Mais l’identité des "allochtones" est elle-même en souffrance. Tout immigré est d’abord un émigré. Il ne peut laisser qu’au prix d’une perte le champ à d’autres possibilités. Or comment consentir à ce deuil si soi-même on se sent réduit à rien ? Précarisés dans leur société d’origine, destitués dans leur lieu d’arrivée, dépourvus de clefs pour cet environnement, ravalés en son sein à un poids de muscles, les pères n’ont pu transmettre souvent que des bribes - vivant leur exil dans la honte plutôt que la fierté du choix assumé. Les fils s’en sont trouvés mal. Les filles un peu moins. Mais aujourd’hui, nombreux relèvent la tête. A la faveur du vacillement des repères, du recours à la religion comme ultime balise, beaucoup renouent avec une culture occultée par l’émigration. Si on ne les y fige au gré de nos propres crispations, il y va d’un prélude obligé à l’enrichissement par d’autres valeurs. L’issue heureuse ne peut donc être que métissée : gardant sa part d’altérité pour déboucher sur ce qui a nom "intégration" - par opposition à servitude, repli, assimilation.

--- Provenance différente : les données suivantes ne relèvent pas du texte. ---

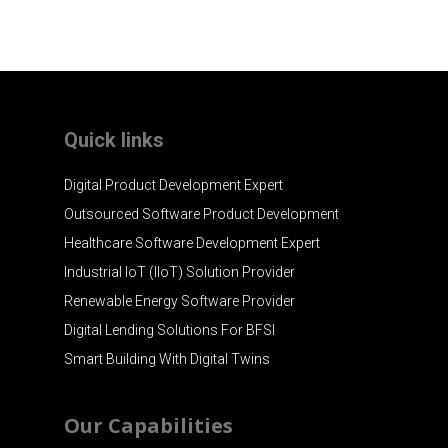
Quick links
Digital Product Development Expert
Outsourced Software Product Development
Healthcare Software Development Expert
Industrial IoT (IIoT) Solution Provider
Renewable Energy Software Provider
Digital Lending Solutions For BFSI
Smart Building With Digital Twins
Our Capabilities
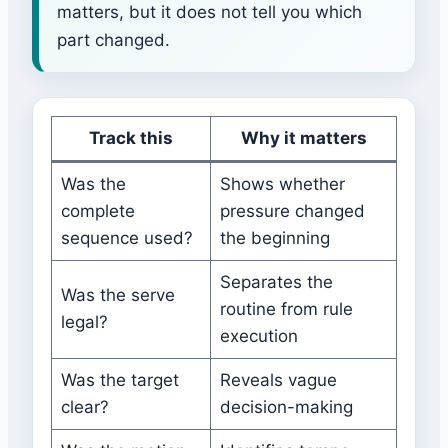
matters, but it does not tell you which
part changed.
Track this
Why it matters
Was the
Shows whether
complete
pressure changed
sequence used?
the beginning
Separates the
Was the serve
routine from rule
legal?
execution
Was the target
Reveals vague
clear?
decision-making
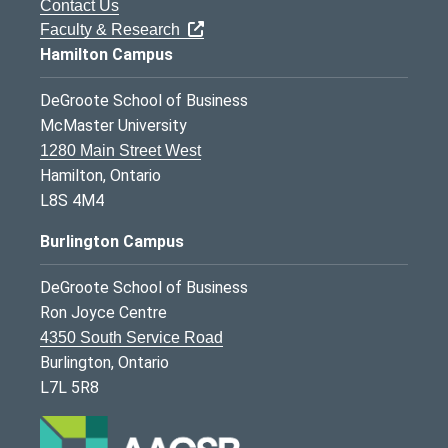
Contact Us
Faculty & Research
Hamilton Campus
DeGroote School of Business
McMaster University
1280 Main Street West
Hamilton, Ontario
L8S 4M4
Burlington Campus
DeGroote School of Business
Ron Joyce Centre
4350 South Service Road
Burlington, Ontario
L7L 5R8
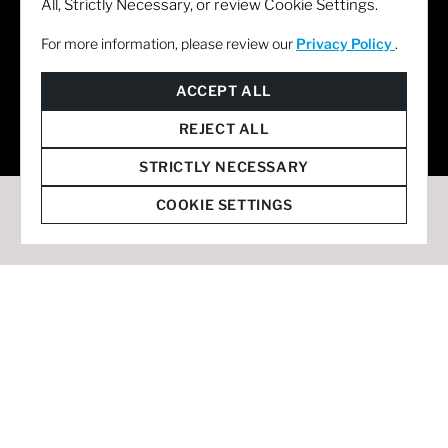
All, Strictly Necessary, or review Cookie Settings.
For more information, please review our
Privacy Policy
.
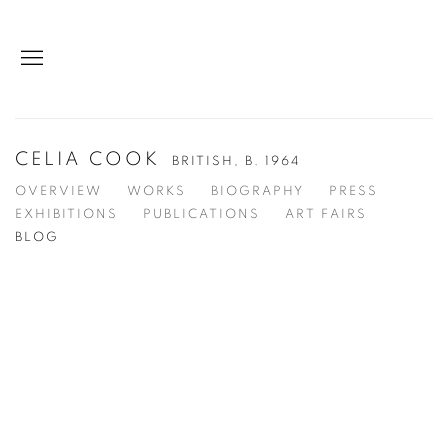
CELIA COOK
BRITISH,
B. 1964
OVERVIEW
WORKS
BIOGRAPHY
PRESS
EXHIBITIONS
PUBLICATIONS
ART FAIRS
BLOG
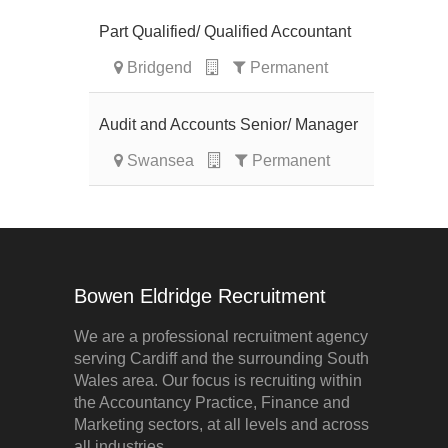
Part Qualified/ Qualified Accountant
Bridgend
Permanent
Audit and Accounts Senior/ Manager
Swansea
Permanent
Bowen Eldridge Recruitment
We are a professional recruitment agency
serving Cardiff and the surrounding South
Wales area. Our focus is recruiting within
the Accountancy Practice, Finance and
Marketing sectors, at all levels and across
all industries.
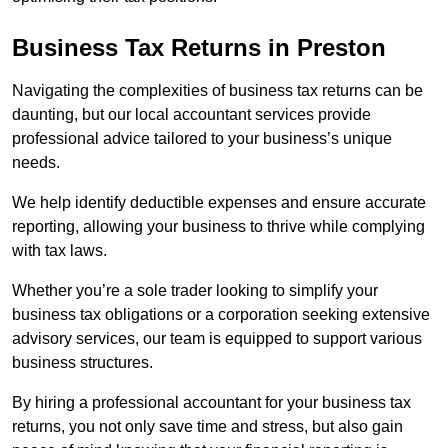
Business Tax Returns
in Preston
Navigating the complexities of business tax returns can be
daunting, but our local accountant services provide
professional advice tailored to your business’s unique
needs.
We help identify deductible expenses and ensure accurate
reporting, allowing your business to thrive while complying
with tax laws.
Whether you’re a sole trader looking to simplify your
business tax obligations or a corporation seeking extensive
advisory services, our team is equipped to support various
business structures.
By hiring a professional accountant for your business tax
returns, you not only save time and stress, but also gain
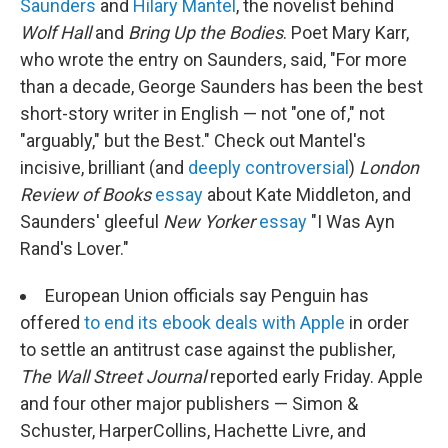
Saunders
and
Hilary Mantel
, the novelist behind
Wolf Hall
and
Bring Up the Bodies
. Poet Mary Karr,
who wrote the entry on Saunders, said, "For more
than a decade, George Saunders has been the best
short-story writer in English — not "one of," not
"arguably," but the Best." Check out Mantel's
incisive, brilliant (and
deeply controversial
)
London
Review of Books
essay
about Kate Middleton, and
Saunders' gleeful
New Yorker
essay
"I Was Ayn
Rand's Lover."
European Union officials say Penguin has
offered
to end its ebook deals with Apple
in order
to settle an antitrust case against the publisher,
The Wall Street Journal
reported early Friday. Apple
and four other major publishers — Simon &
Schuster, HarperCollins, Hachette Livre, and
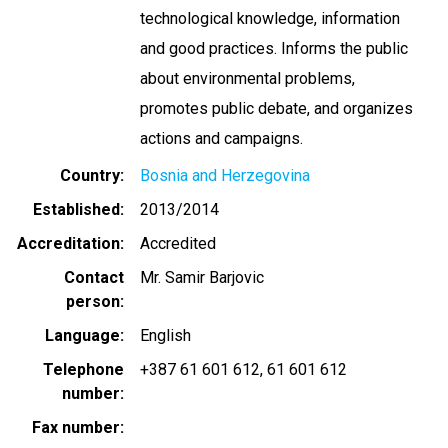
technological knowledge, information
and good practices. Informs the public
about environmental problems,
promotes public debate, and organizes
actions and campaigns.
Country
Bosnia and Herzegovina
Established
2013/2014
Accreditation
Accredited
Contact
Mr. Samir Barjovic
person
Language
English
Telephone
+387 61 601 612
61 601 612
number
Fax number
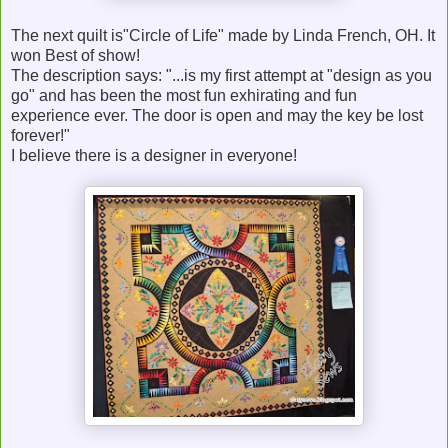
The next quilt is"Circle of Life" made by Linda French, OH. It
won Best of show!
The description says: "...is my first attempt at "design as you
go" and has been the most fun exhirating and fun
experience ever. The door is open and may the key be lost
forever!"
I believe there is a designer in everyone!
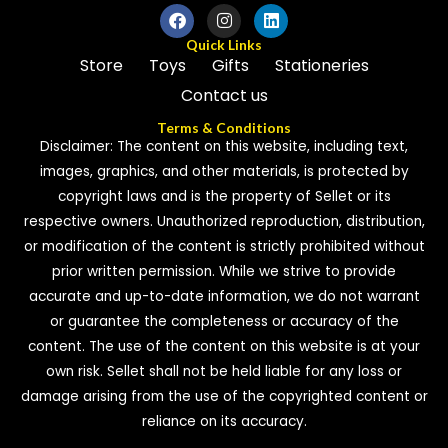
Quick Links
Store
Toys
Gifts
Stationeries
Contact us
Terms & Conditions
Disclaimer: The content on this website, including text,
images, graphics, and other materials, is protected by
copyright laws and is the property of Sellet or its
respective owners. Unauthorized reproduction, distribution,
or modification of the content is strictly prohibited without
prior written permission. While we strive to provide
accurate and up-to-date information, we do not warrant
or guarantee the completeness or accuracy of the
content. The use of the content on this website is at your
own risk. Sellet shall not be held liable for any loss or
damage arising from the use of the copyrighted content or
reliance on its accuracy.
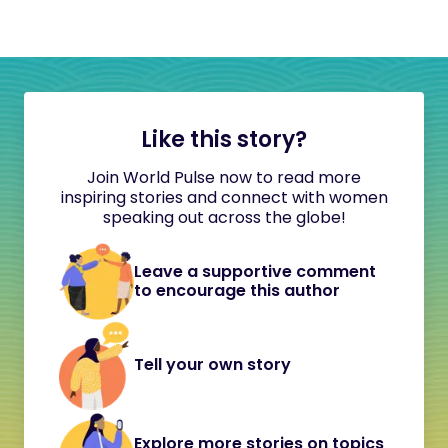
Like this story?
Join World Pulse now to read more
inspiring stories and connect with women
speaking out across the globe!
Leave a supportive comment
to encourage this author
Tell your own story
Explore more stories on topics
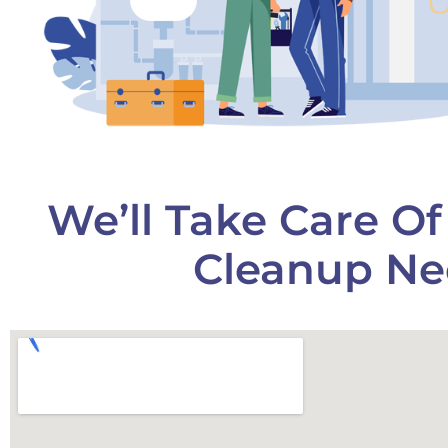
We’ll Take Care O
Cleanup Ne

L’ironie veut qu’au moment où émergent des rapports d’égalité entre les sexes, des créatures nées sous nos cieux aient l’impudence de se voiler ! Pourtant, il y a moins d’antagonisme qu’il ne paraît entre cette attitude et leur affranchissement. Le voile peut aller de pair avec la reconquête d’une identité bafouée, laissant ouverte en un second temps la question de son adoption ou de son abandon. En tout état de cause, il est délicat de vouloir le bonheur de quelqu’un à sa place. D’autant plus que l’état des lieux semble plus sombre que l’inusable "Je veux ton bien, je l’aurai". Car comment se fait-il qu’on puisse surcharger le voile au point de s’imaginer protéger les femmes, la laïcité, la démocratie, en renvoyant de l’école une petite fille portant foulard ? Pire encore : qu’on veuille couler tout cela dans une loi.

Ce voile-là, cousu de toutes pièces, cache sans doute la forêt. Car du point de vue de l’ordre public et constitutionnel, où est le problème ? Dans notre pays, la coutume comme les règles interdisent de se promener masqué. Voilà qui règle déjà le sort de la burqa. Dans nos écoles, les cours de sciences et de gymnastique sont obligatoires. Esquiver Darwin ou le prof de gym expose donc à ne pas réussir son année. Là aussi, il suffit d’observer le règlement - en imaginant quand il le faut, sans rien céder sur l’essentiel, des formules qui tiennent compte de la spécificité de l’autre. C’est l’âme même de toute pédagogie. Tout autre chose est de promulguer un texte législatif pour se protéger d’un brin de tissu qui jusqu’à hier n’offensait ni la foi ni les mœurs.

L’emballement de la pulsion légiférante devrait nous inquiéter. En effet, si l’on veut s’imaginer l’antisémitisme diffus des années trente, il suffit de prendre conscience de la suspicion machinale pesant désormais sur tout musulman et, par extension, sur tout arabophone. L’équation populiste "arabe-islamiste-terroriste" n’est en fait que la partie émergée de l’iceberg. Plus profondément, le citoyen garanti d’origine commence à réaliser que l’étranger qui portait ses paquets est devenu lui-même citoyen, que l’immigrée qui rasait les murs a trouvé l’audace - en se voilant - de dévoiler sa propre altérité. Péril en la demeure ! Vite, sauvons les femmes !

La "question du voile" n’est sans doute aujourd’hui que la version politiquement correcte du racisme le plus ordinaire.